• Exercise: Apart from the pictures, reproduce the data below exactly as it stands.

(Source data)
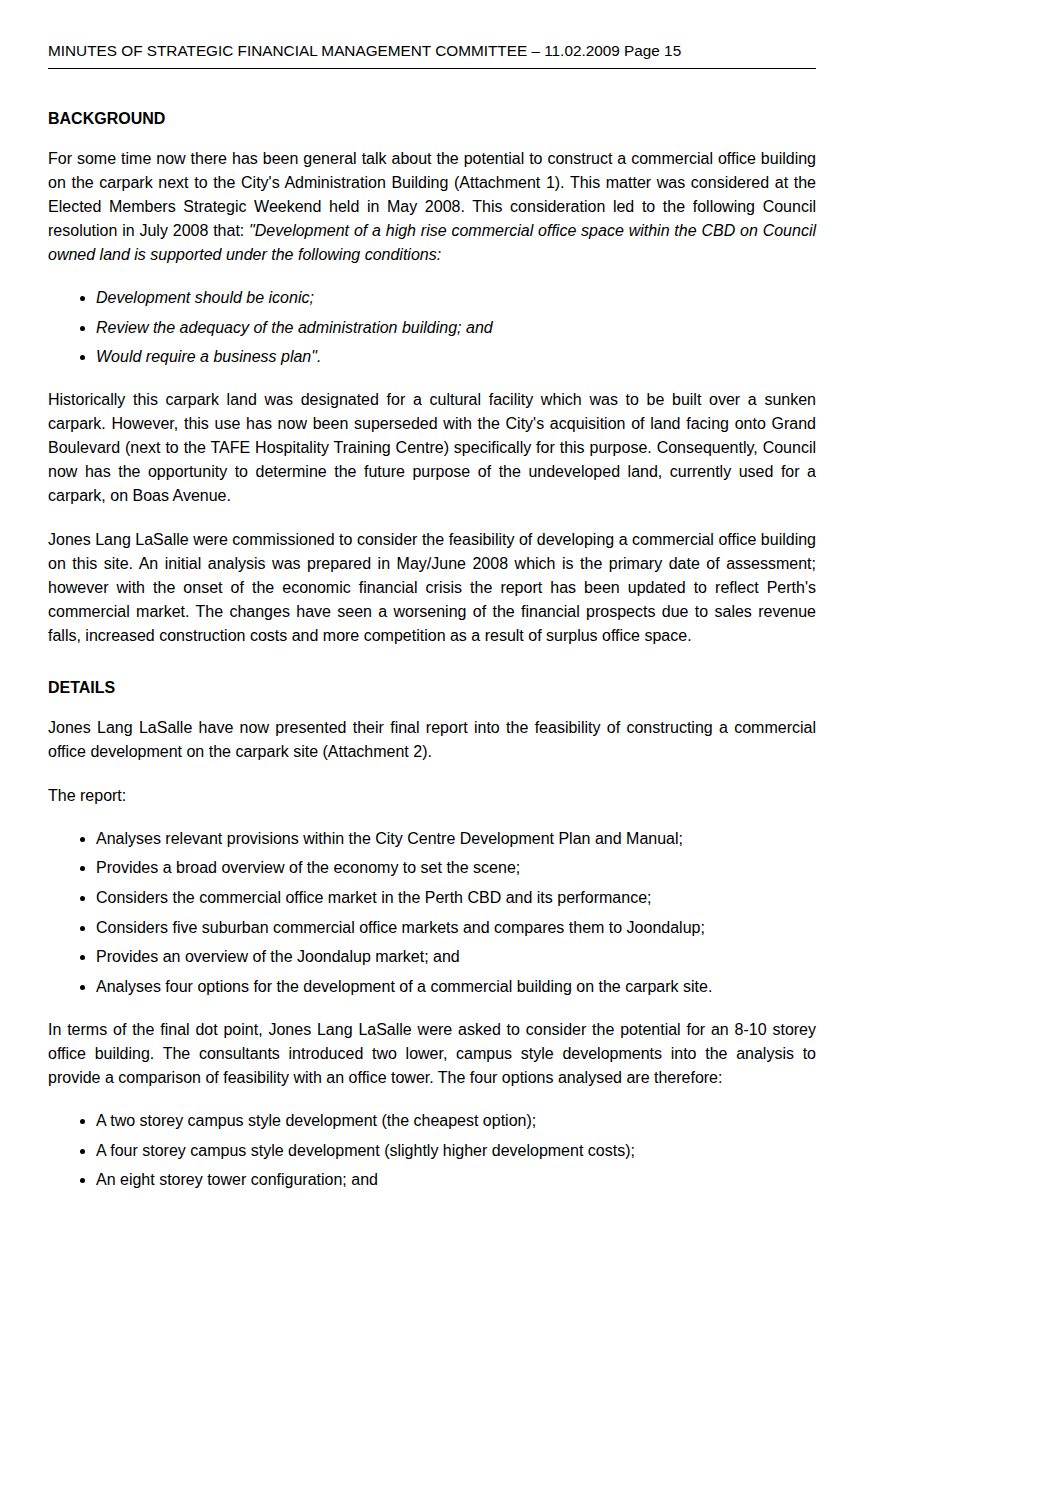MINUTES OF STRATEGIC FINANCIAL MANAGEMENT COMMITTEE – 11.02.2009 Page 15
BACKGROUND
For some time now there has been general talk about the potential to construct a commercial office building on the carpark next to the City's Administration Building (Attachment 1). This matter was considered at the Elected Members Strategic Weekend held in May 2008. This consideration led to the following Council resolution in July 2008 that: "Development of a high rise commercial office space within the CBD on Council owned land is supported under the following conditions:
Development should be iconic;
Review the adequacy of the administration building; and
Would require a business plan".
Historically this carpark land was designated for a cultural facility which was to be built over a sunken carpark. However, this use has now been superseded with the City's acquisition of land facing onto Grand Boulevard (next to the TAFE Hospitality Training Centre) specifically for this purpose. Consequently, Council now has the opportunity to determine the future purpose of the undeveloped land, currently used for a carpark, on Boas Avenue.
Jones Lang LaSalle were commissioned to consider the feasibility of developing a commercial office building on this site. An initial analysis was prepared in May/June 2008 which is the primary date of assessment; however with the onset of the economic financial crisis the report has been updated to reflect Perth's commercial market. The changes have seen a worsening of the financial prospects due to sales revenue falls, increased construction costs and more competition as a result of surplus office space.
DETAILS
Jones Lang LaSalle have now presented their final report into the feasibility of constructing a commercial office development on the carpark site (Attachment 2).
The report:
Analyses relevant provisions within the City Centre Development Plan and Manual;
Provides a broad overview of the economy to set the scene;
Considers the commercial office market in the Perth CBD and its performance;
Considers five suburban commercial office markets and compares them to Joondalup;
Provides an overview of the Joondalup market; and
Analyses four options for the development of a commercial building on the carpark site.
In terms of the final dot point, Jones Lang LaSalle were asked to consider the potential for an 8-10 storey office building. The consultants introduced two lower, campus style developments into the analysis to provide a comparison of feasibility with an office tower. The four options analysed are therefore:
A two storey campus style development (the cheapest option);
A four storey campus style development (slightly higher development costs);
An eight storey tower configuration; and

• Completed exercise:
MINUTES OF STRATEGIC FINANCIAL MANAGEMENT COMMITTEE – 11.02.2009 Page 15
BACKGROUND
For some time now there has been general talk about the potential to construct a commercial office building on the carpark next to the City's Administration Building (Attachment 1). This matter was considered at the Elected Members Strategic Weekend held in May 2008. This consideration led to the following Council resolution in July 2008 that: "Development of a high rise commercial office space within the CBD on Council owned land is supported under the following conditions:
Development should be iconic;
Review the adequacy of the administration building; and
Would require a business plan".
Historically this carpark land was designated for a cultural facility which was to be built over a sunken carpark. However, this use has now been superseded with the City's acquisition of land facing onto Grand Boulevard (next to the TAFE Hospitality Training Centre) specifically for this purpose. Consequently, Council now has the opportunity to determine the future purpose of the undeveloped land, currently used for a carpark, on Boas Avenue.
Jones Lang LaSalle were commissioned to consider the feasibility of developing a commercial office building on this site. An initial analysis was prepared in May/June 2008 which is the primary date of assessment; however with the onset of the economic financial crisis the report has been updated to reflect Perth's commercial market. The changes have seen a worsening of the financial prospects due to sales revenue falls, increased construction costs and more competition as a result of surplus office space.
DETAILS
Jones Lang LaSalle have now presented their final report into the feasibility of constructing a commercial office development on the carpark site (Attachment 2).
The report:
Analyses relevant provisions within the City Centre Development Plan and Manual;
Provides a broad overview of the economy to set the scene;
Considers the commercial office market in the Perth CBD and its performance;
Considers five suburban commercial office markets and compares them to Joondalup;
Provides an overview of the Joondalup market; and
Analyses four options for the development of a commercial building on the carpark site.
In terms of the final dot point, Jones Lang LaSalle were asked to consider the potential for an 8-10 storey office building. The consultants introduced two lower, campus style developments into the analysis to provide a comparison of feasibility with an office tower. The four options analysed are therefore:
A two storey campus style development (the cheapest option);
A four storey campus style development (slightly higher development costs);
An eight storey tower configuration; and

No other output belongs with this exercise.